What to do.
a) In the RSS cache parser description, how long do cached files last before they expire?
b) From the RSS cache parser description, write out the text between "Project Structure" and "(created at runtime)", inclusive.
c) According to the RSS cache parser description, what makes the parser's implementation memory-safe?

Passage to read.
::::

RSS Cache Parser

A Zig-based RSS feed parser with local caching and HTML content extraction for the Munich bike reporting platform.

Features

Fetches RSS feed from https://meldeplattform-rad.muenchenunterwegs.de/bms/rss
Parses RSS XML to extract item metadata
Parallel processing with configurable worker threads (4 workers by default)
Fetches individual HTML pages for each RSS item concurrently
Local file-based caching with 24-hour expiration
Extracts meaningful content from HTML pages
Image extraction and base64 encoding from .bms-attachments sections
Outputs structured JSON data with embedded images
Retry logic with exponential backoff for network requests
Memory-safe implementation using Zig's explicit memory management
Performance optimizations with thread-safe operations and load balancing

Project Structure

├── build.zig              # Zig build configuration
├── src/
│   ├── main.zig          # Entry point and orchestration
│   ├── rss_parser.zig    # RSS XML parsing
│   ├── http_client.zig   # HTTP client with retry logic
│   ├── cache.zig         # File-based caching system
│   ├── item_fetcher.zig  # HTML content fetching and parsing
│   └── json_output.zig   # JSON serialization
└── cache/                # Cache directory (created at runtime)

::::

Recorded data.
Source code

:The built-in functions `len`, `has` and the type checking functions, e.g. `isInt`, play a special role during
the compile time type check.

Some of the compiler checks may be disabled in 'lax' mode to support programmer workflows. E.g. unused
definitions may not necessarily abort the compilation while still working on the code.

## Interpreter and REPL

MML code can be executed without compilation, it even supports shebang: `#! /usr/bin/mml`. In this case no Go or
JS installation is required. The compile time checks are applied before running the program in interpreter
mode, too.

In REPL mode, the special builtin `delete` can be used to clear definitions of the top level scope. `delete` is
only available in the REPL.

::::

Results for the exercise.
a) 24 hours.

b)
Project Structure

├── build.zig              # Zig build configuration
├── src/
│   ├── main.zig          # Entry point and orchestration
│   ├── rss_parser.zig    # RSS XML parsing
│   ├── http_client.zig   # HTTP client with retry logic
│   ├── cache.zig         # File-based caching system
│   ├── item_fetcher.zig  # HTML content fetching and parsing
│   └── json_output.zig   # JSON serialization
└── cache/                # Cache directory (created at runtime)

c) The implementation is memory-safe because it uses Zig's explicit memory management.